Personal information
- Full name: Leslie Frederick Laver
- Date of birth: 9 December 1900
- Place of birth: Clifton Hill, Victoria
- Date of death: 9 January 1982 (aged 81)
- Place of death: Geelong, Victoria
- Original team(s): Hampton
- Debut: Round 6, 1926, Geelong vs.
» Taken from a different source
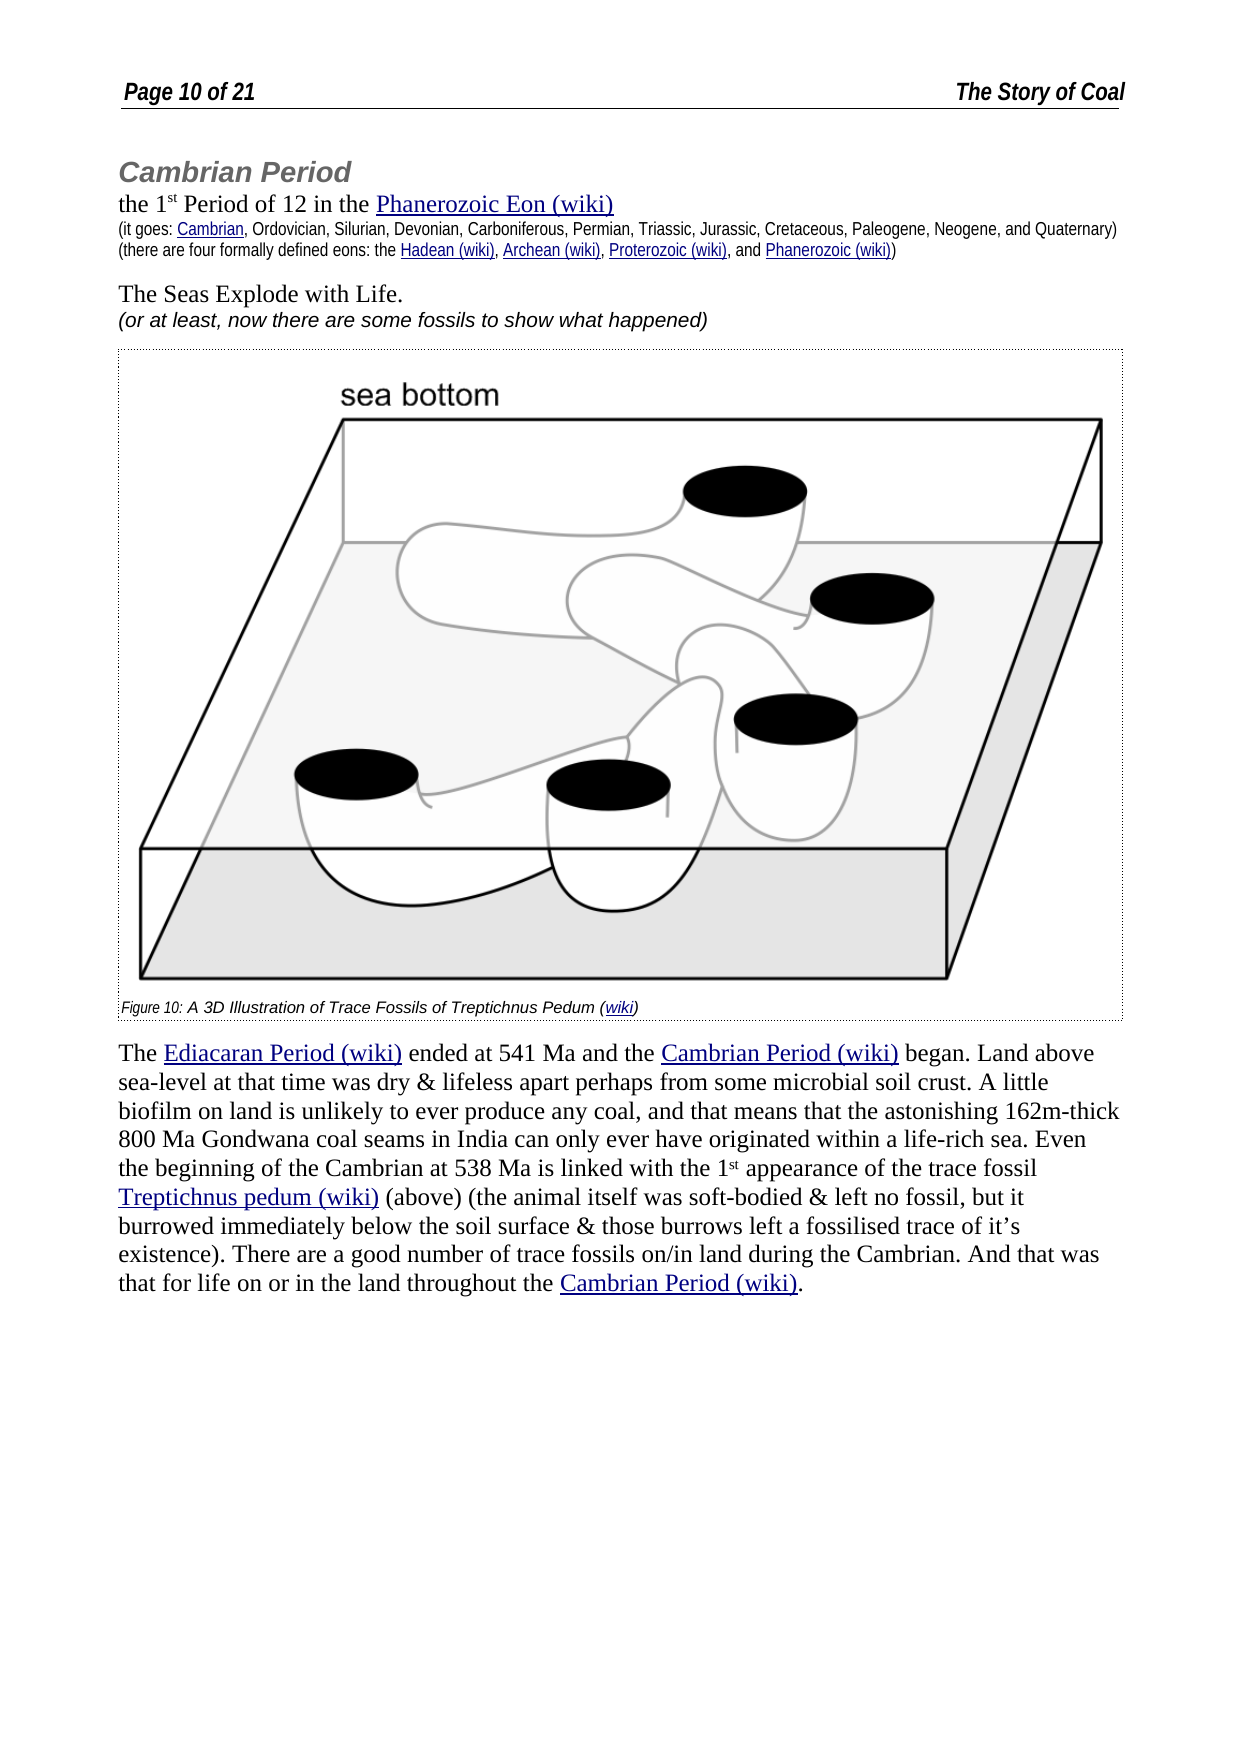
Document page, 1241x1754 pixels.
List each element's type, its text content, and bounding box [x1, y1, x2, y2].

Richmond, at Punt Road Oval
- Height: 173 cm (5 ft 8 in)
- Weight: 76 kg (168 lb)

Playing career^{1}
- Years: Club / Games (Goals)
- 1926, 1928, 1931–32: Geelong / 8 (0)

Coaching career
- Years: Club / Games (W–L–D)
- 1940: Geelong / 2 (1–1–0)
- ^{1} Playing statistics correct to the end of 1932.

= Les Laver =

Australian rules footballer, born 1900

Leslie Frederick Laver (9 December 1900 – 9 January 1982) was an Australian rules footballer who played with Geelong in the VFL during the late 1920s and early 1930s.

After five games in his debut season, Laver managed just three more appearances for Geelong, each in different seasons. In the 1940 VFL season he stepped in as caretaker coach of Geelong when Reg Hickey was unavailable and steered them to a win over Footscray and loss to Essendon. In his playing career he had never experienced a loss, playing in winning sides in all but one of his games, the other was drawn. Hickey and Laver had made their VFL debuts in the same match in 1926.